4. BML computation can be time-consuming or even prohibitive in cases. For example, the number of parameters grows quadratically with the number of subjects. In addition, the number of regions and explanatory variables increases linearly the number of parameters. Due to model complexity and limited experience, no simple dependence of computational cost is currently available on the number of subjects or regions. Currently parallelization can only be performed across chains. However, the improvement in numerical schemes are currently under fast development, and the use of graphical processing units and within-chain parallelization may be implemented in the near future (Stan Development Team, 2019), substantially improving the usability of BML for ISC analysis.

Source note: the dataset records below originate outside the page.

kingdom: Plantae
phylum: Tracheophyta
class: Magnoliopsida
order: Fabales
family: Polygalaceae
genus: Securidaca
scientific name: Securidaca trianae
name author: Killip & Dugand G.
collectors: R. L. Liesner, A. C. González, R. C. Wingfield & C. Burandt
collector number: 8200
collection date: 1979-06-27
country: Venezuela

5. The BML performance requires more validation and assessment for its consistency and replicability from various perspectives and when applied to different data. For example, partial pooling under BML may not always be effective. On one hand, partial pooling acts as a compromise between the two forces: one force drags all regions toward the center, and the other toward each individual region. Pooling through a weighted average of these two extremes is particularly effective when the across-region variance is at roughly the same order of magnitude as the within-region variance (sum of cross-subject variance and residual variance). However, when one variance is substantially overwhelmed by the other (e.g., by an order of magnitude), then there is no compromising and information sharing is essentially reduced to one of the two degenerative cases: either “no pooling” (relatively huge within-region variability) or “complete pooling” (relatively negligible within-region variability). Under these scenarios, partial pooling is ineffective, and larger sample sizes would be most likely required.

Conclusion

Inter-subject correlation (ISC) captures the extent of the simultaneous synchronization at a brain region among a group of subjects who experience the same naturalistic setting such as movie watching or music listening. Extending our previous work of linear mixed-effects (LME) modeling, we adopt here an ROI-based Bayesian multilevel (BML) approach to decomposing each ISC effect into multiple additive effects. In addition to dissolving the multiplicity issue and achieving higher inference efficiency, the BML approach allows for full results reporting that pales in comparison with the prevalent adoption of dichotomous decision making under NHST, increasing transparency and reproducibility.